11+ Pitfalls of Annual or Capital Campaign Tracking

Messy DeskI am not a neat freak. My desk often has a pile of papers and I always have too much crammed into my wallet. I don’t lose things very often, so I don’t usually worry about it. But when it come to nonprofits and their data – it is a different story.

If I lose a receipt to return something, I get a store credit. If I lose track of a donor or prospect, I lose money, credibility and gain bad publicity. That may sound extreme, but we all know that people who have had a bad experience are more likely to share the encounter than someone who got what they expected.

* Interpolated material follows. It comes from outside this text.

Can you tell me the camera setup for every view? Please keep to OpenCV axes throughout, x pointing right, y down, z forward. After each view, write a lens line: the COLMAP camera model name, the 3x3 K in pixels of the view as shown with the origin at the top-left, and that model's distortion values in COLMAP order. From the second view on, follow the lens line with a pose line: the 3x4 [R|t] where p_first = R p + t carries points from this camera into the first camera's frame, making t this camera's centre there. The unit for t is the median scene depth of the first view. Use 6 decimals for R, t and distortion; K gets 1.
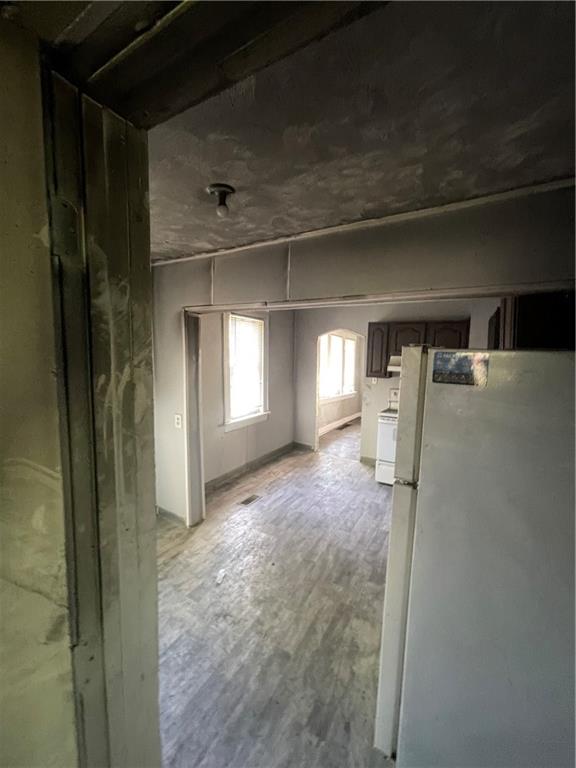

The Pitfalls of Capital Campaign Tracking

It is very hard to track the prospective and current donors during a nonprofit capital, endowment campaign or push to increase your annual campaign.   Some fundraising management software packages make it easier, but only marginally. Consider the number of:

  1. People who are in your nonprofit’s prospect pool to start
  2. Staff who are interacting with prospects
  3. Volunteers who are interacting with prospects
  4. Meetings when there was less than 100% attendance
  5. Volunteers/staff who are writing down their interactions and able to retell it at a meeting
  6. Places the volunteers/staff are writing down their interactions with said prospects
  7. People who intended to write down contact information but forgot
  8. People that get left off of the list because:
    1. They are high donors and someone thinks they should get more personalized communication
    2. They are on someone’s “to call” list so shouldn’t get the group mailings
    3. Oops, they should be on there – what happened?
  9. Copies of the tracking spreadsheets or database that have been copied to someone’s hard drive, altered and then viewed as the current version by that individual
  10. Times the person acting as a recording secretary was not present and no one took notes at a development committee meeting
  11. Times someone took notes at a meeting but forgot to translate that information into the master spreadsheet/database.

And these are just the considerations that popped into my mind.

This is, no doubt, the least glamorous side of the campaign. But it is also the side that helps you raise more money and gain credibility as trustworthy fundraisers. It only takes one person to be the vigilant keeper of records and coordinate all the data management efforts, but that one person is the essential one to keep your nonprofit’s capital campaign on track.